Here the authors make the distinction that suitcase words are fine for naming academic departments or setting aspirational goals, but using those terms in technical settings causes confusion.

causes of the problems

  • complacency in the face of progress: There’s this assumption in ML that “strong results excuse weak arguments”, which is completely wrong.

  • growing pains: Rapid growth makes it more likely for junior researchers to misappropriate terms or technologies. Also, there’s a high ratio of papers to reviewers due to this growth, so reviewers are likely to be less experienced.

  • misaligned incentives: Researchers are incentivized to make titles and claims that sound good to lay readers. Investors and reporters cause researchers to overstate their success.

solutions

Strong empirical papers have error analysis, ablation studies, and robustness checks. A question to ask yourself when including an explanation: Would I rely on this explanation for making predictions or for getting a system to work? Also, be clear on which problems are solved and which are not.

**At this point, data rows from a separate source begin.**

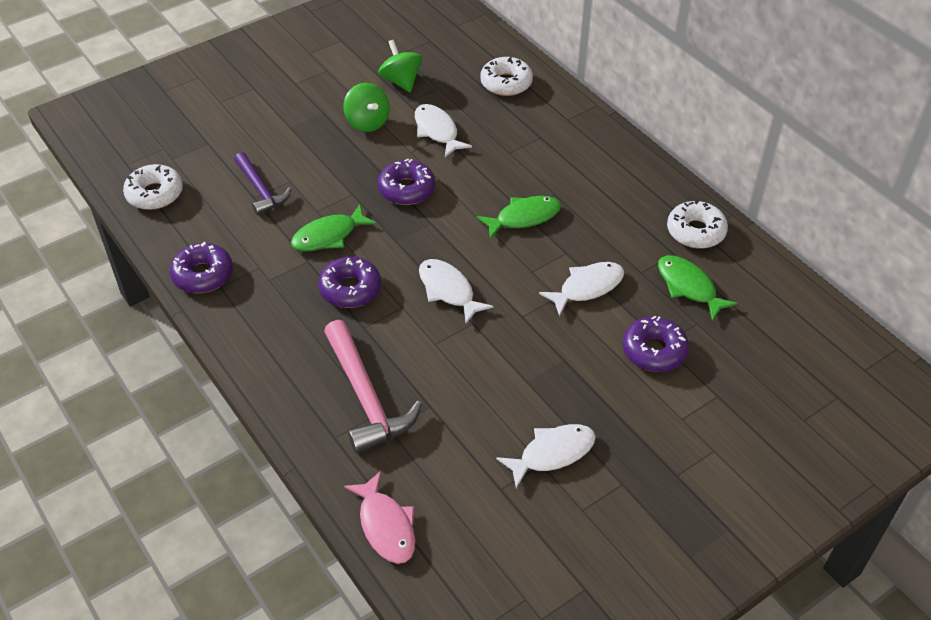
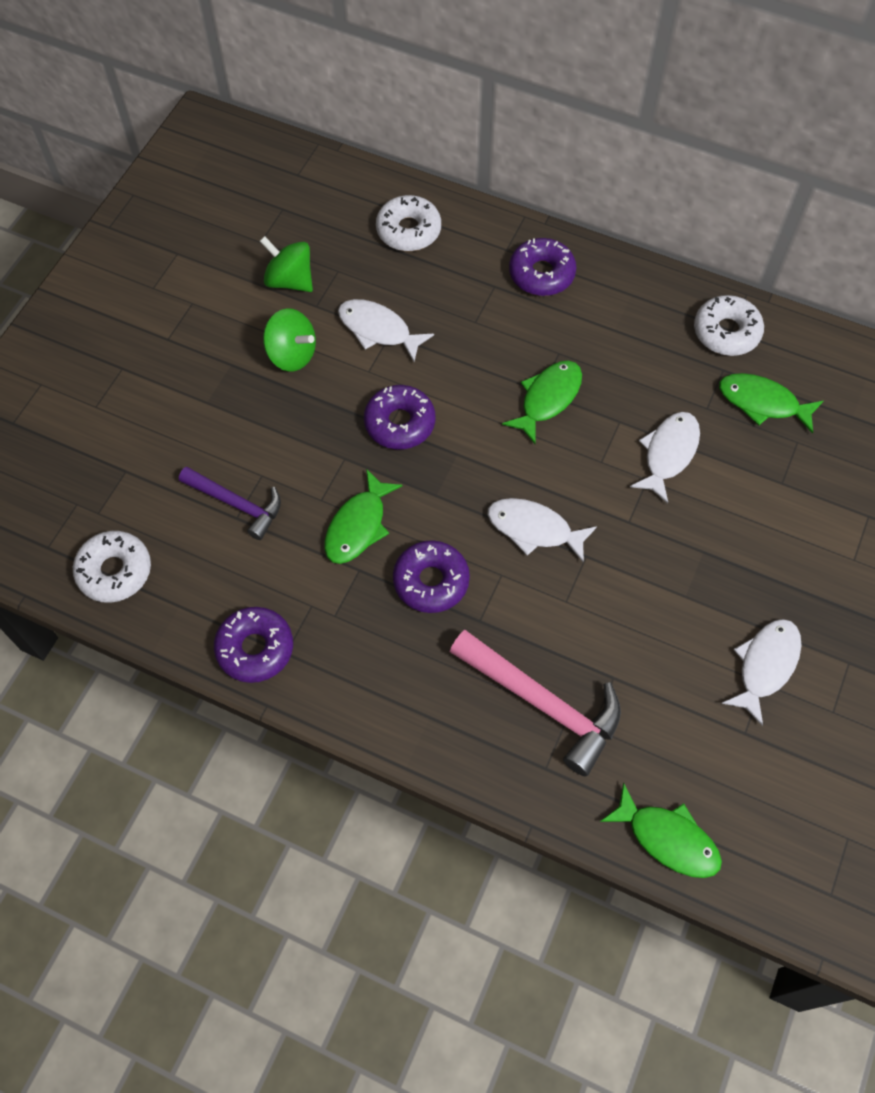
camera: 30 degrees left, 15 degrees up
(386, 526) = (667, 838): pink fish -> green fish
(654, 351) = (779, 495): purple donut -> purple donut (541, 274)

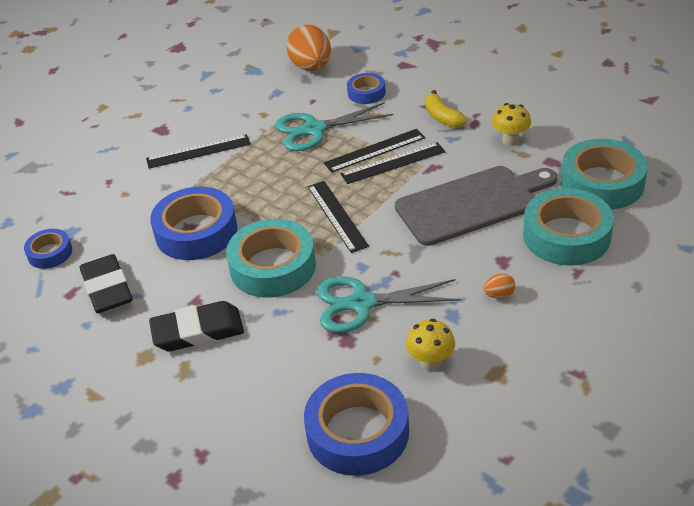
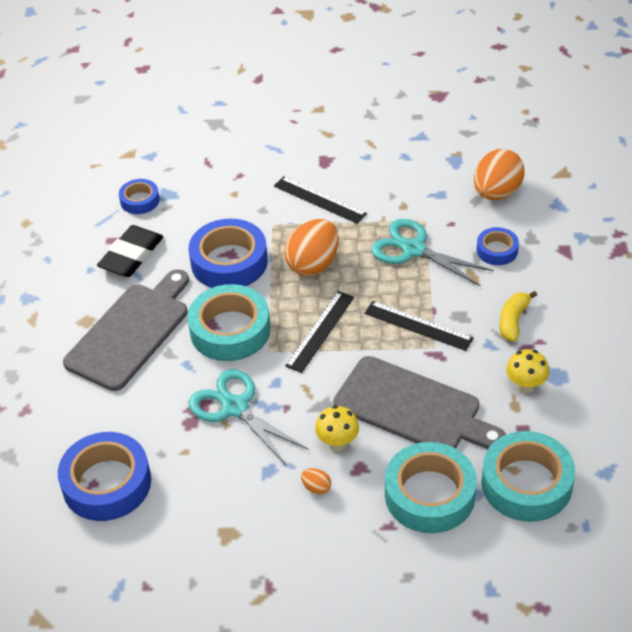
camera: 50 degrees right, 5 degrees up
(198, 331) = (131, 332): black eraser -> grey cutting board
(261, 186) = (313, 264): none -> orange egg
(375, 150) = (423, 304): black ruler -> none
(431, 362) = (207, 486): yellow mushroom -> yellow mushroom (337, 443)

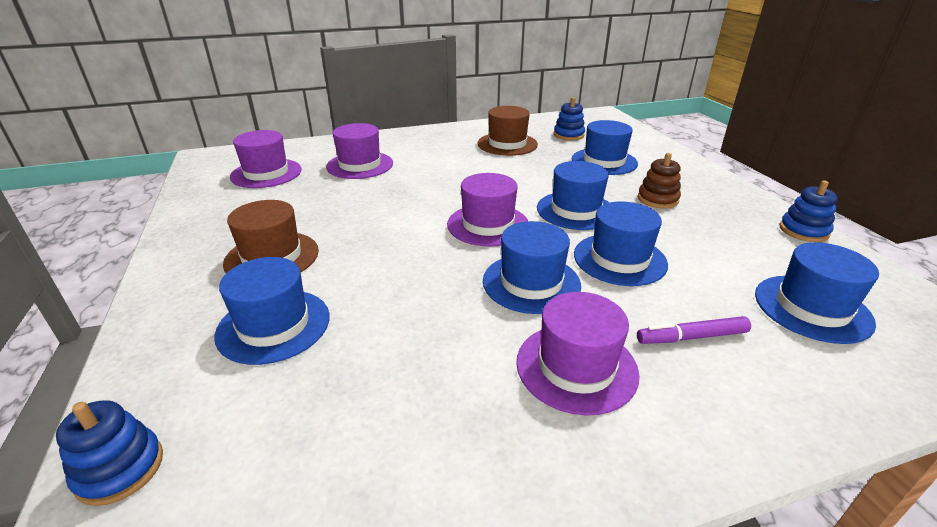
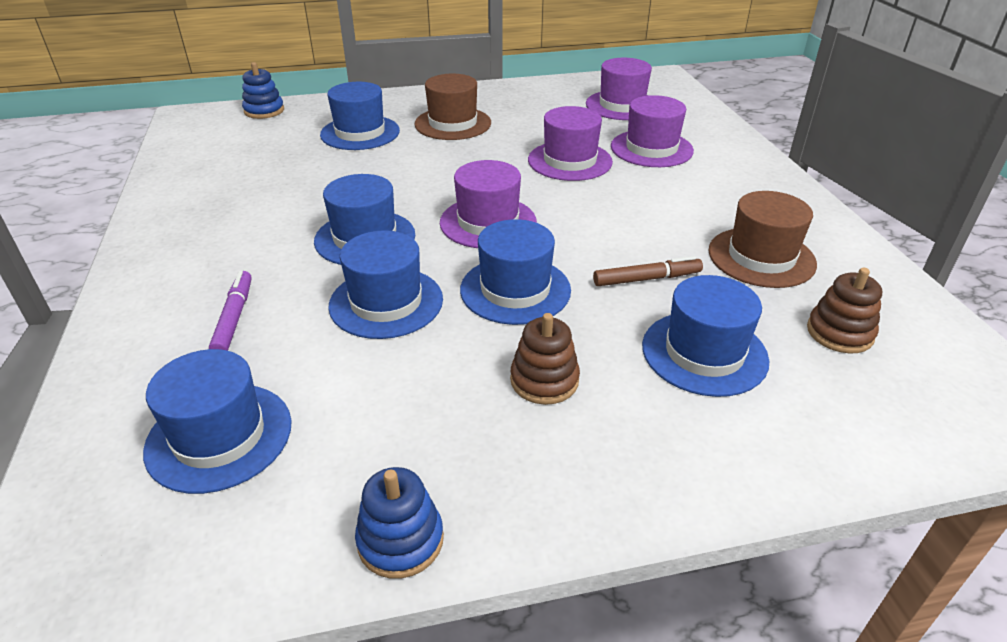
camera: 95 degrees right, 5 degrees up
(543, 172) = (646, 279): none -> brown marker
(568, 135) = (839, 333): blue stacking toy -> brown stacking toy
(576, 367) = (241, 246): purple hat -> purple hat (570, 161)

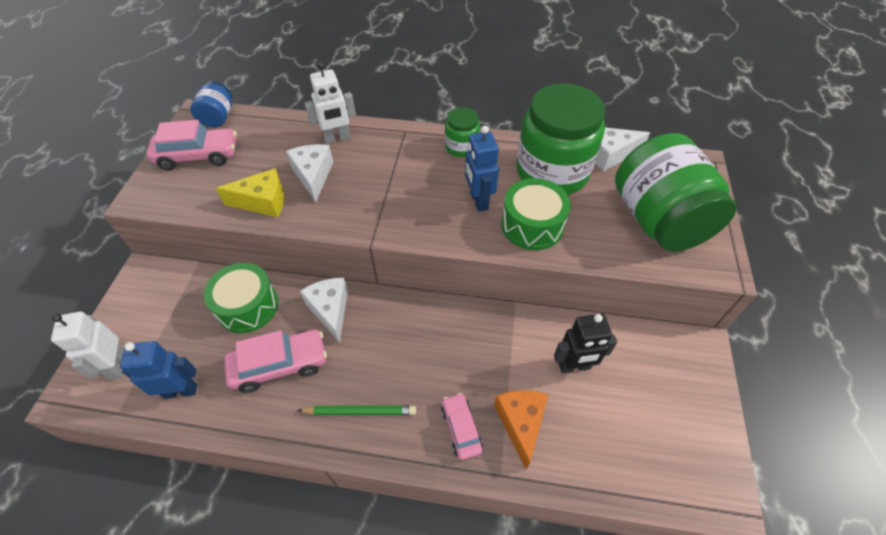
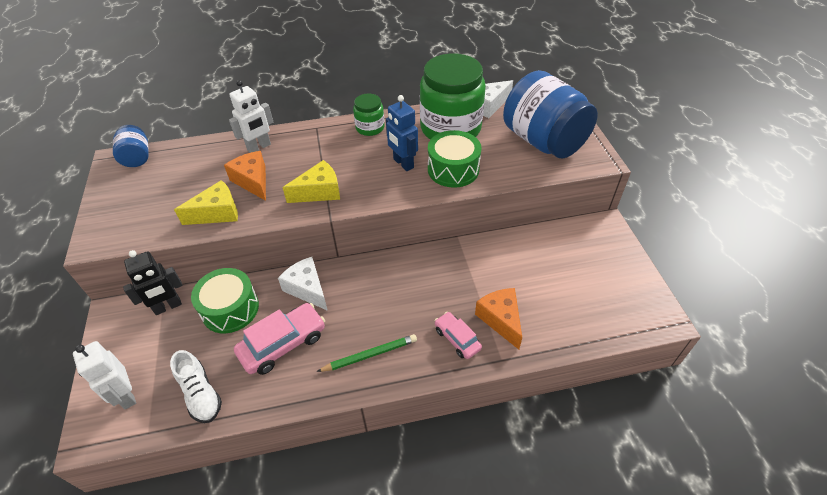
camera: 20 degrees left, 5 degrees down
(181, 390) = (200, 394): blue robot -> white shoe
(198, 156) = (134, 193): pink car -> none
(313, 176) = (253, 181): white cheese -> orange cheese
(374, 208) = (319, 192): none -> yellow cheese
(574, 366) = (522, 267): black robot -> black robot (168, 307)
(658, 220) = (543, 141): green jar -> blue jar

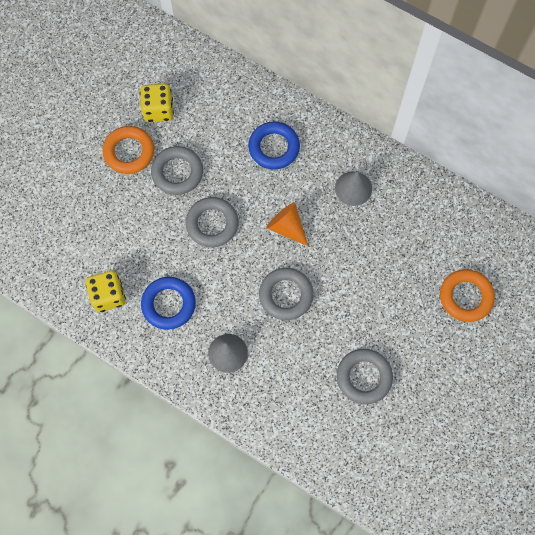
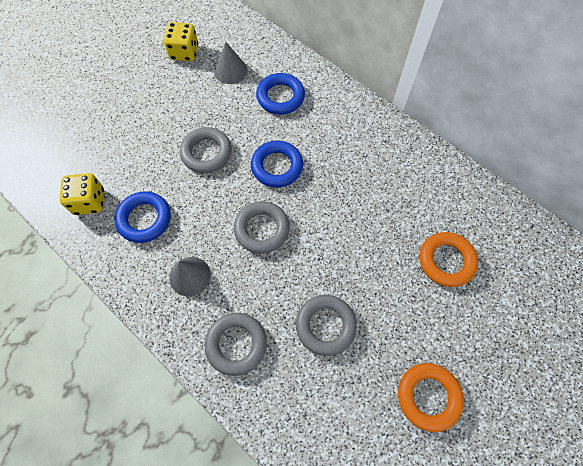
camera: 10 degrees right, 5 degrees down
(129, 152) = (148, 82): orange ring -> orange ring (428, 397)
(177, 172) = (186, 104): grey ring -> grey ring (236, 344)
(286, 227) = (277, 166): orange cone -> blue ring
(353, 188) = (348, 142): grey cone -> grey cone (230, 70)

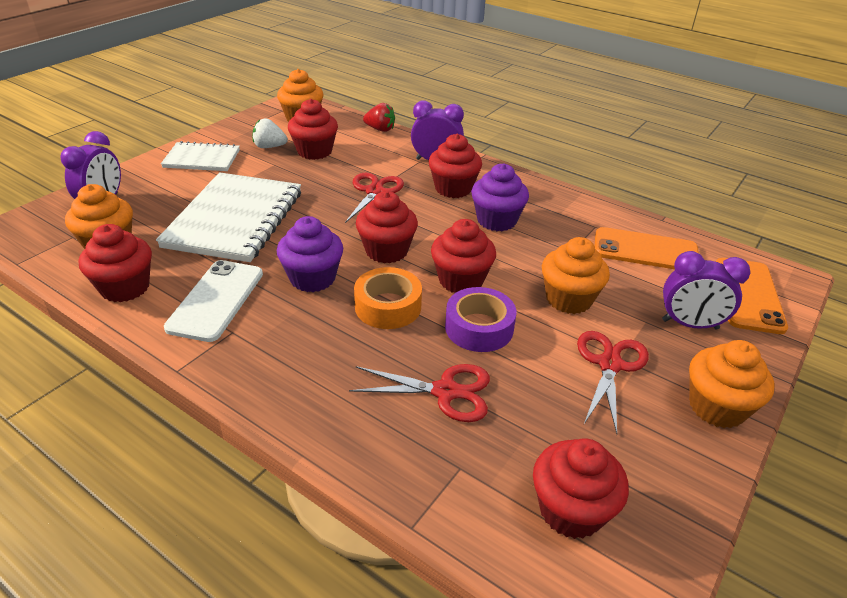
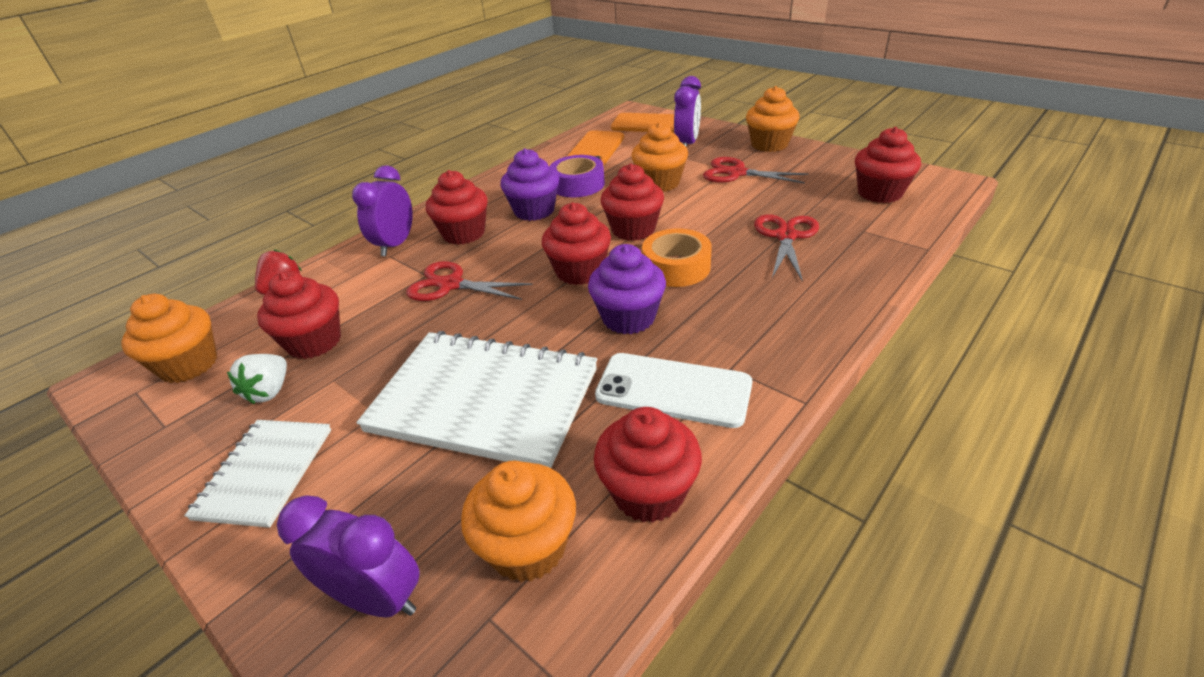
camera: 80 degrees left, 0 degrees up
(479, 328) = (702, 221): purple tape -> purple tape (578, 184)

Reviewers can set better incentives for authors if they ask themselves if they would have accepted the paper had they been less thorough. Retrospective papers that solidify foundations and those that challenge conventional thinking should be emphasized during review.

counterpoints

Here are some of the counterpoints.

  • careful is slow: In some cases, taking the time to make a clean paper as described here would be inefficient, and it would be better for community progress if the paper were published immediately and then later efforts were made with ablation studies and other careful examination.
  • careful precludes creativity: A high standard for publication might impede original ideas, which are more likely to be unusual and speculative.
  • careful requires all things from all contributors: It might be useful to have some people generating ideas in a fly-by-the-seat-of-your-pants sort of way, and others carefully reviewing work to distill knowledge.

The authors feel that their standards won’t take anything more than a few extra days to implement and write, but in cases where ideas can’t be shared without breaking the standard, it’s better to break it than to leave something unsaid.